Food spending changed the most during the pandemic in Mississippi, Alabama and Hawaii — and what else we learned

Food spending is up for Americans as a whole since April 2020, but some states saw larger increases in food spending than others. Total food spending grew at the highest rates in Mississippi (30.8%), Alabama (29.4%) and Hawaii (25.4%). Use the interactive map below to see how food spending has changed over the course of the pandemic in your state.

While total food spending increased since the early stages of the pandemic in almost every state, it did decrease in the District of Columbia (-4.5%) and Kentucky (-1.9%). Kentucky households also decreased their spending on food away from home by 12%.

Conversely, a few states saw their food-away-from-home spending increase by 50% or more:

3 states where restaurant, takeout spending increased the most
Connecticut South Dakota Hawaii
April 2020 $234 $217 $368
January 2021 $375 $334 $553
% increase 60.3% 54.2% 50.1%

Certain regions also saw residents spend more money on dining out than others. Households in the Northeast spent 29% more on dining out this past month than they did early on in the pandemic. They also saw their food-at-home spending grow at a slower rate, at 7.3% versus the national average of 10.7%.

Food insecurity affects more than 1 in 10 Americans, despite increased food spending

While household food spending has increased overall between April 2020 and January 2021, millions of Americans still aren’t getting enough food to eat. Food insecurity, defined as a lack of reliable access to food, affects 11.3% of Americans, according to the same January 2021 U.S. Census Bureau data that was used to compile this report.

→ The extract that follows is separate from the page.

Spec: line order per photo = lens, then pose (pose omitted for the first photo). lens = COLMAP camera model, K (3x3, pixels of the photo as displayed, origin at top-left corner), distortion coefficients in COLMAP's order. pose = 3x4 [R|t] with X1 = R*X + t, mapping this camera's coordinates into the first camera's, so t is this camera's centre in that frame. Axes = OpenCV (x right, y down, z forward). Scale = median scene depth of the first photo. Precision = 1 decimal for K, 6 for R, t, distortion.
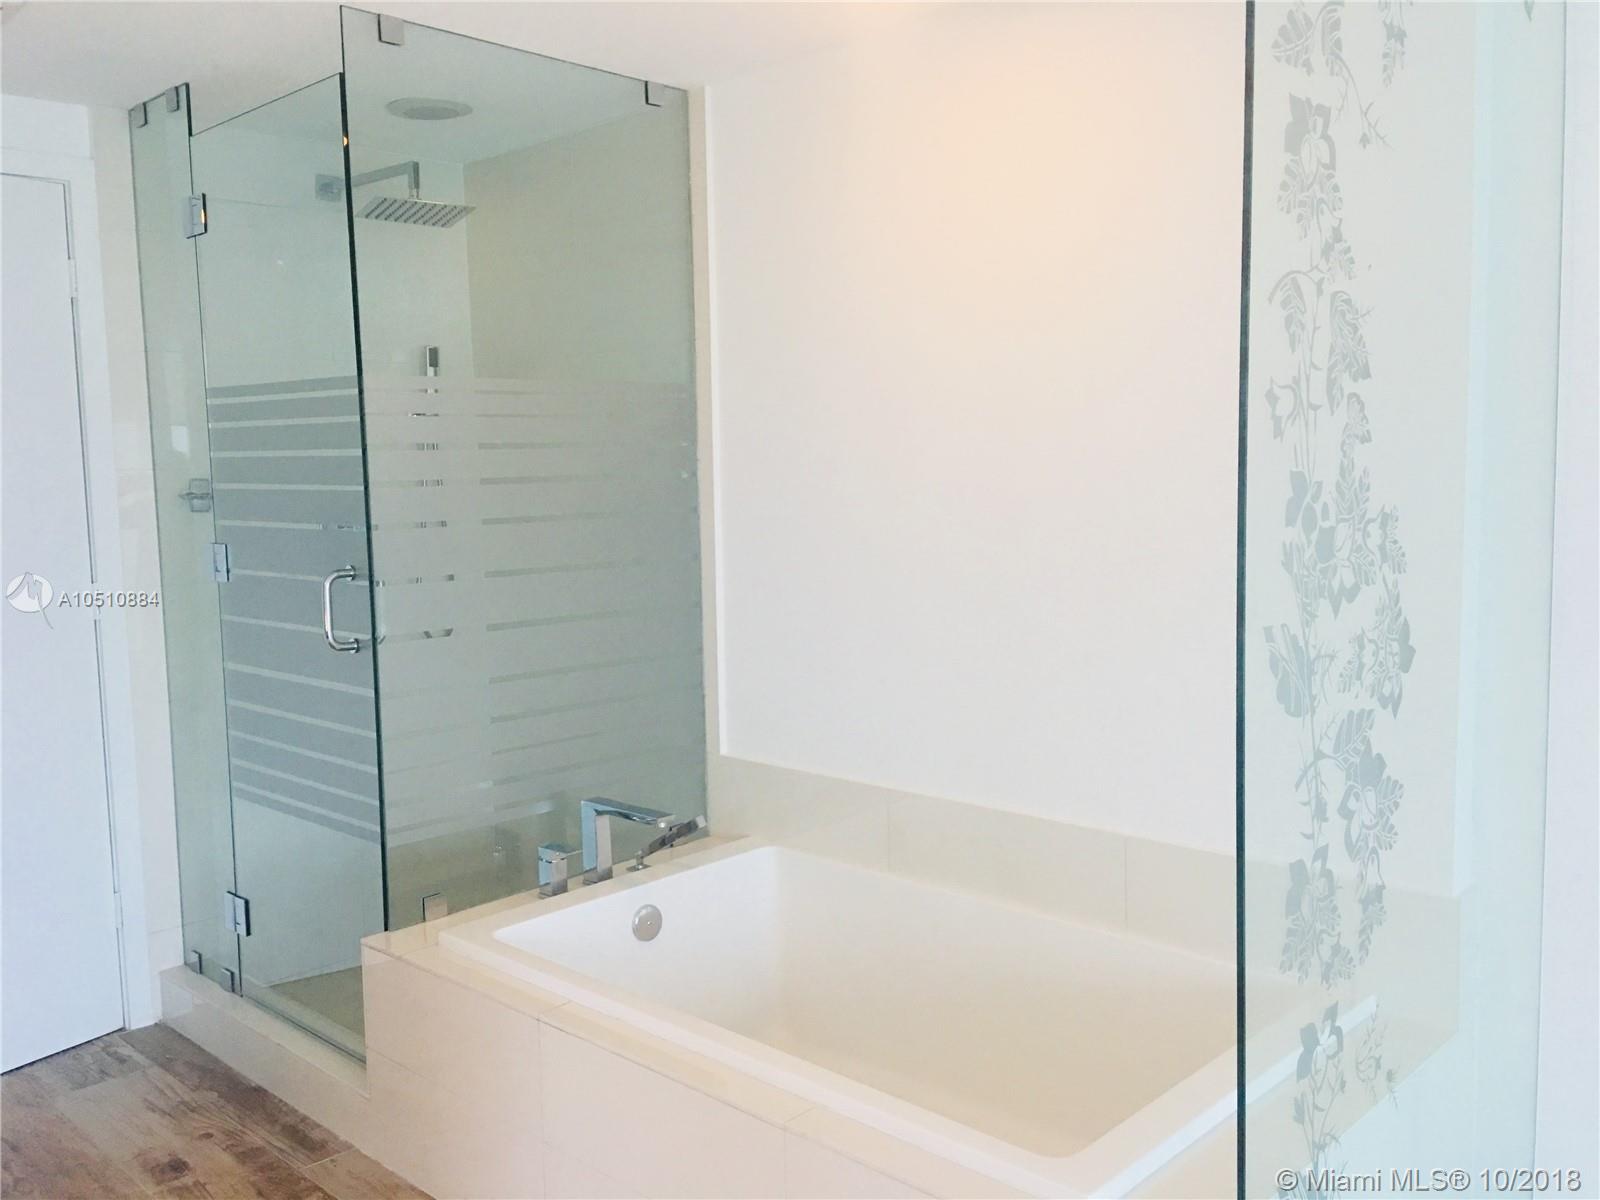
lens RADIAL K [[1362.7, 0, 800.0], [0, 1362.7, 600.0], [0, 0, 1]] dist [0.064149, -0.007066]
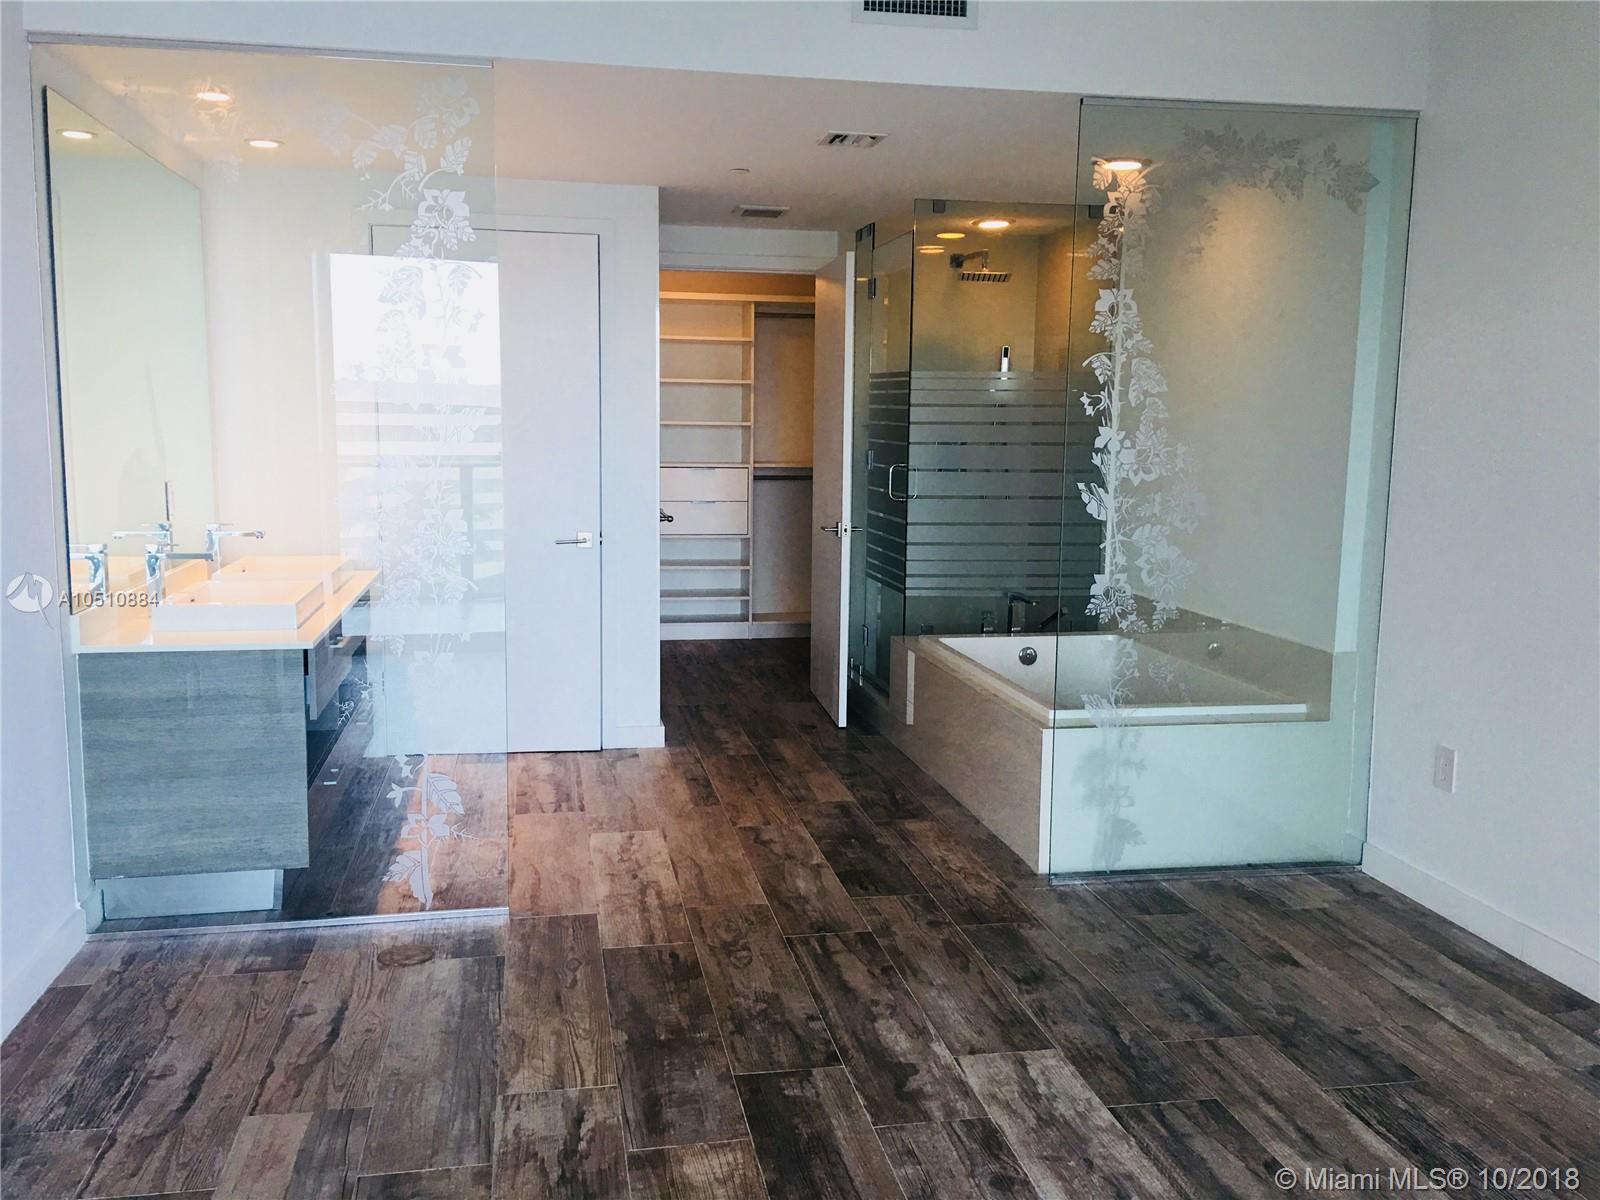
lens RADIAL K [[1362.7, 0, 800.0], [0, 1362.7, 600.0], [0, 0, 1]] dist [0.064149, -0.007066]
pose [[0.814882, 0.113792, -0.568348, 0.707406], [-0.085653, 0.993415, 0.076090, 0.038637], [0.573264, -0.013324, 0.819263, -0.752087]]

Those who are unemployed due to COVID-19 are still largely affected by food insecurity. Nearly a third (30.6%) of people who were laid off due to the pandemic aren’t getting enough food to eat, along with:

  • 41.8% who said their employer went out of business due to the pandemic
  • 28.9% who were caring for someone with coronavirus symptoms
  • 26.1% who said their employer saw a reduction in business due to the pandemic
  • 25.5% who said their employer temporarily closed due to the pandemic
  • 22.5% who were sick with coronavirus symptoms

The purpose of this study was to see how food spending has changed since the coronavirus pandemic first started. But just because some of the tertiary effects of COVID-19 are wearing off in some aspects of life, that doesn’t mean there’s no one in America who’s going hungry.

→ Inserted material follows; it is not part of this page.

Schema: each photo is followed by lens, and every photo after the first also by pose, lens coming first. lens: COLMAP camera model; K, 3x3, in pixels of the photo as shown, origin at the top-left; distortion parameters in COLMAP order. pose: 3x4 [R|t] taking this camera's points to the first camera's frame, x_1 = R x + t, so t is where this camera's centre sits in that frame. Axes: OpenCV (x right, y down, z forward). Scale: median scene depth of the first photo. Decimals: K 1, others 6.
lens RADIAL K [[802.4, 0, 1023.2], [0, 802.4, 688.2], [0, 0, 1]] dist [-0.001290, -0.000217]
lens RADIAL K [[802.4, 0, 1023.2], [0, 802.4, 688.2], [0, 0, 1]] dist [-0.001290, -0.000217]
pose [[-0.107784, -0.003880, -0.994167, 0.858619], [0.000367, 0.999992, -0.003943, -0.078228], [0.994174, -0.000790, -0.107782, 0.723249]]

If you’re struggling with food insecurity, see if you’re eligible for any of the following programs:

Resources for Americans facing food insecurity
National School Lunch Program and School Breakfast Program Your child may be eligible for free or low-cost lunch and breakfast through their school. Get in touch with your child’s school’s administration to see if you’re eligible.
Special Supplemental Nutrition Program for Women, Infants and Children (WIC) WIC provides additional food and nutritional resources to low-income pregnant women and children up to 5 who are found to be at nutritional risk. Contact your relevant WIC state agency to apply.
Supplemental Nutrition Assistance Program (SNAP) SNAP benefits, also known as food stamps, are available to people who meet certain income and eligibility requirements. This program provides you with a food budget you can use to purchase groceries. Contact your local SNAP office to apply.

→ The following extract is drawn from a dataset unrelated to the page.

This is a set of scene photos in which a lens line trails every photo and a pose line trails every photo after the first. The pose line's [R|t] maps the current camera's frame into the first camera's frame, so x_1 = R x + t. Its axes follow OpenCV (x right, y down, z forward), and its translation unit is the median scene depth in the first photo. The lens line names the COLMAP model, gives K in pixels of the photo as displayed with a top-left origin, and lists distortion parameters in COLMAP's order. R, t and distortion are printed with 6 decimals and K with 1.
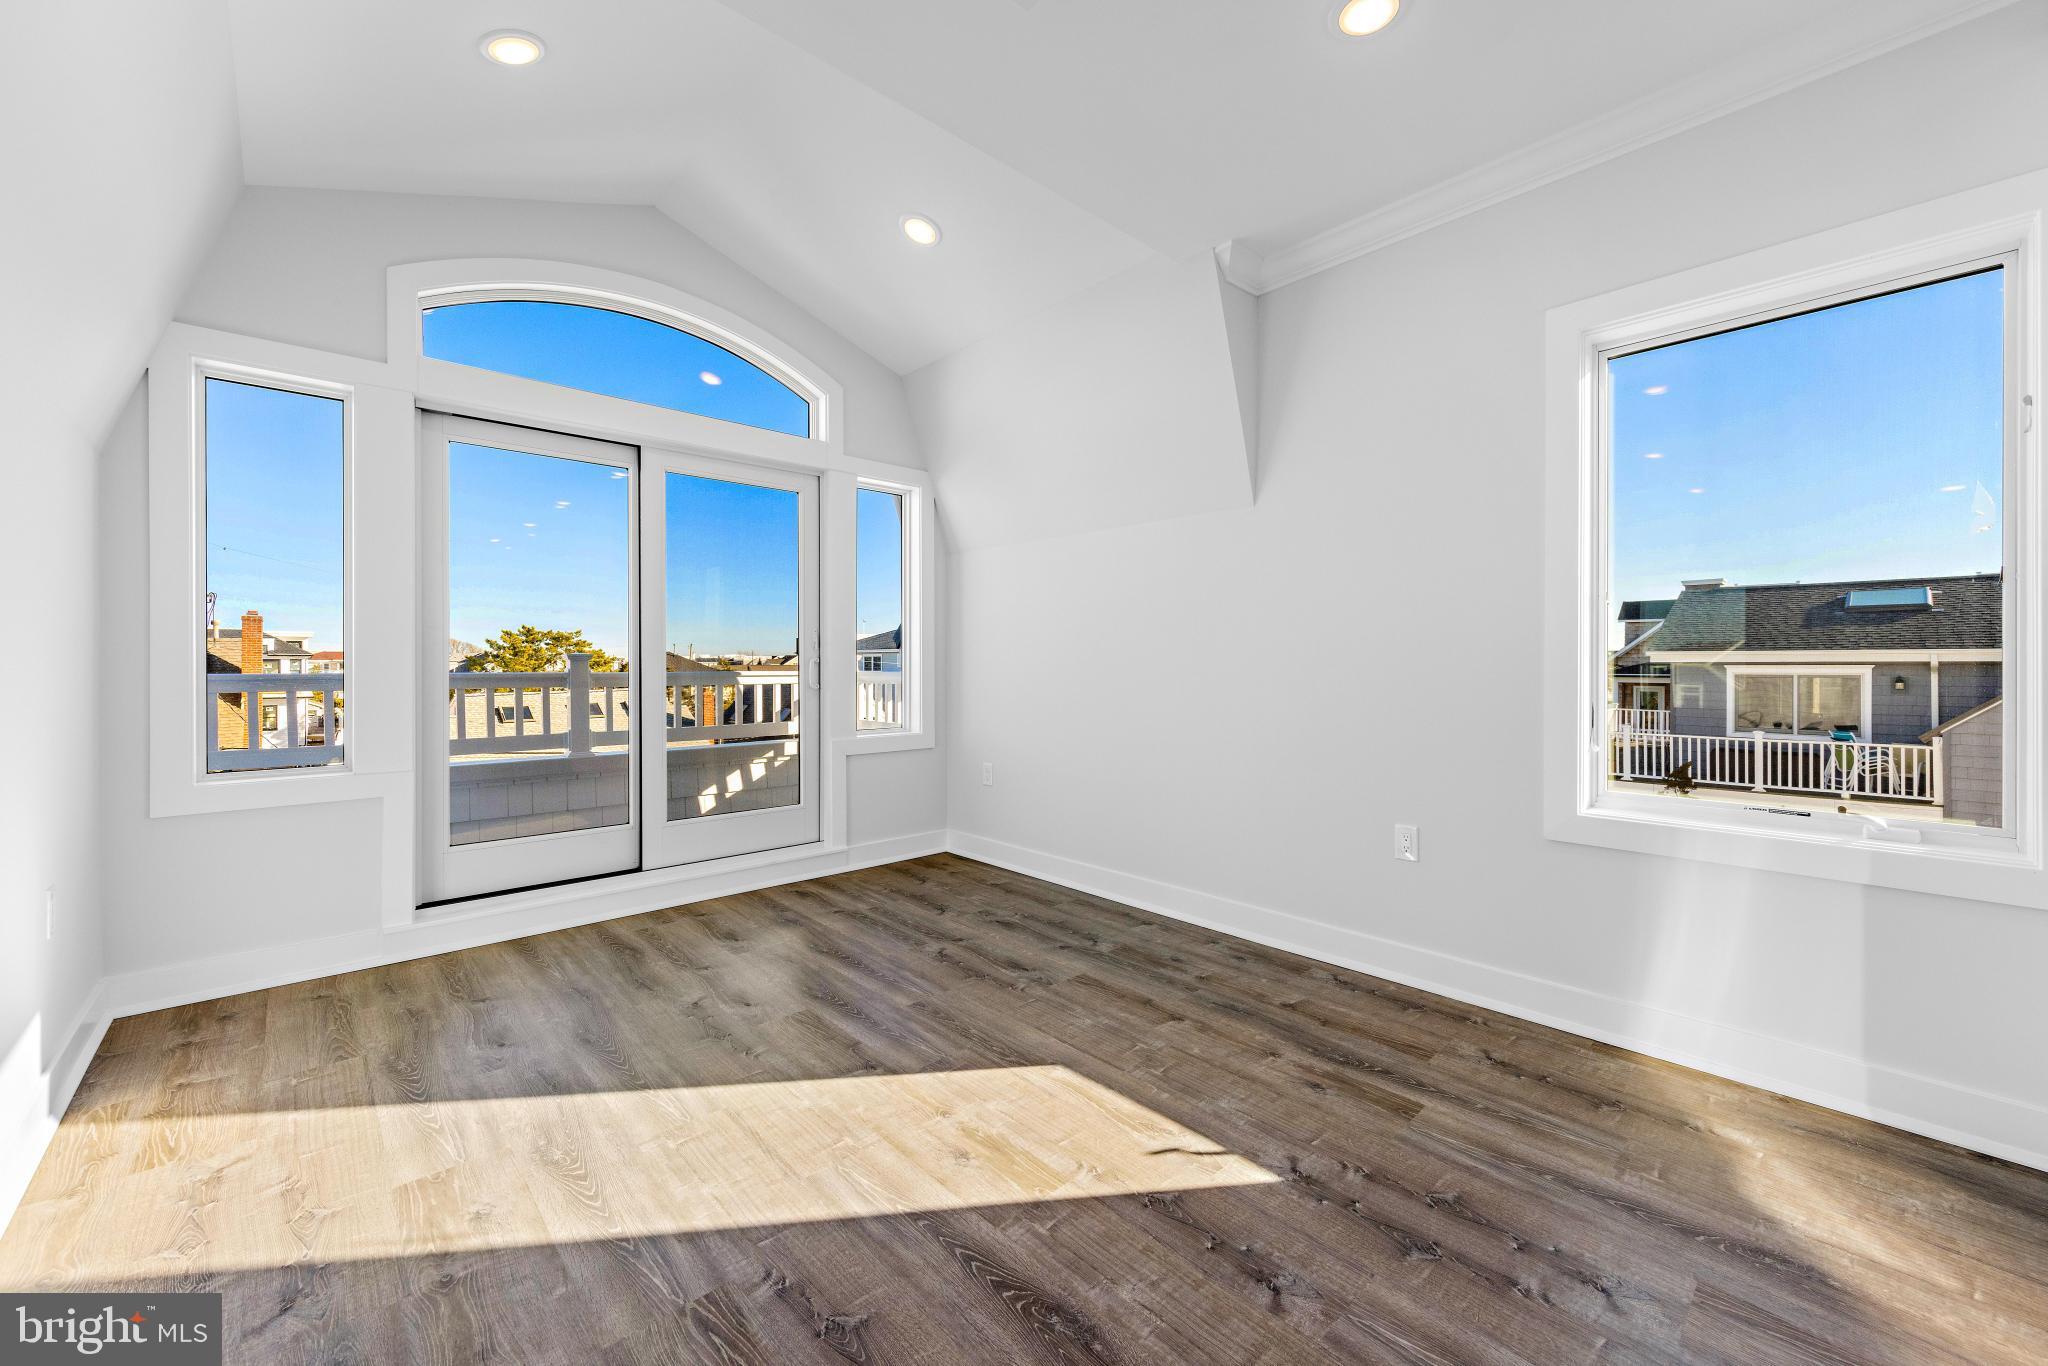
lens RADIAL K [[785.8, 0, 1034.4], [0, 785.8, 671.0], [0, 0, 1]] dist [0.001587, 0.000063]
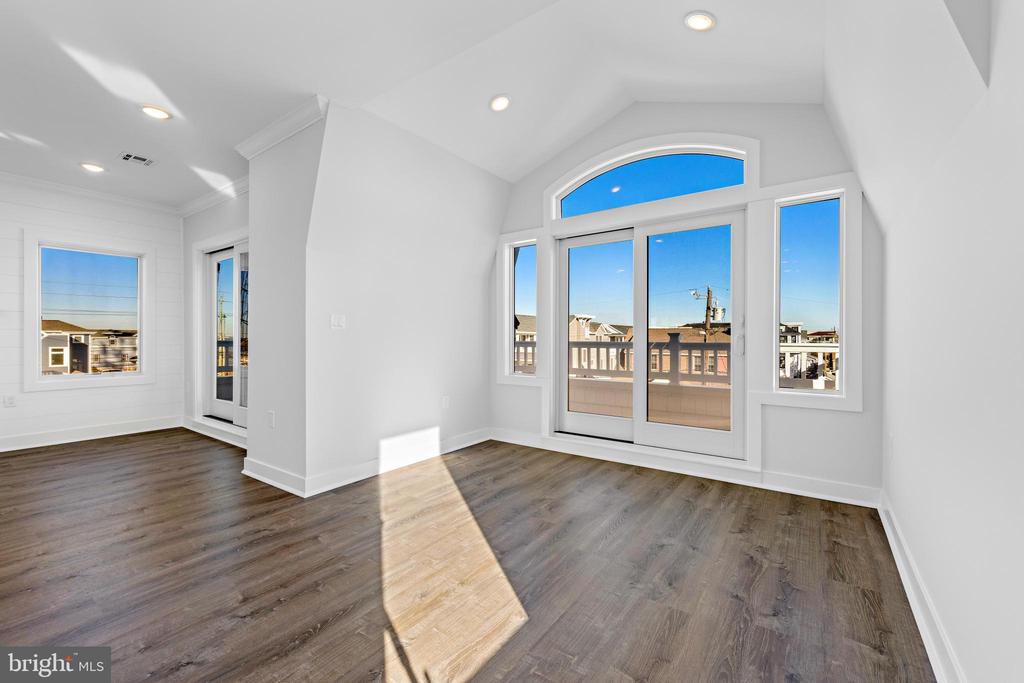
lens RADIAL K [[422.8, 0, 516.3], [0, 422.8, 340.8], [0, 0, 1]] dist [0.000597, -0.000231]
pose [[0.202069, 0.006444, -0.979350, 0.553516], [-0.008387, 0.999953, 0.004850, -0.005298], [0.979335, 0.007234, 0.202114, 0.583840]]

You should also check with your local food pantry, food bank or soup kitchen to see what kind of meal assistance they can provide. These resources are often available to the hungry without strict income requirements and applications like the government programs listed above.


LendingTree analysts estimated monthly food spending using survey results from the U.S. Census Bureau’s Household Pulse Survey to compare trends from early on in the pandemic with what’s happening now. Specifically, researchers compared survey results from Week 1 (April 23 to May 5, 2020) to Week 22 (Jan. 6 to Jan. 18, 2021).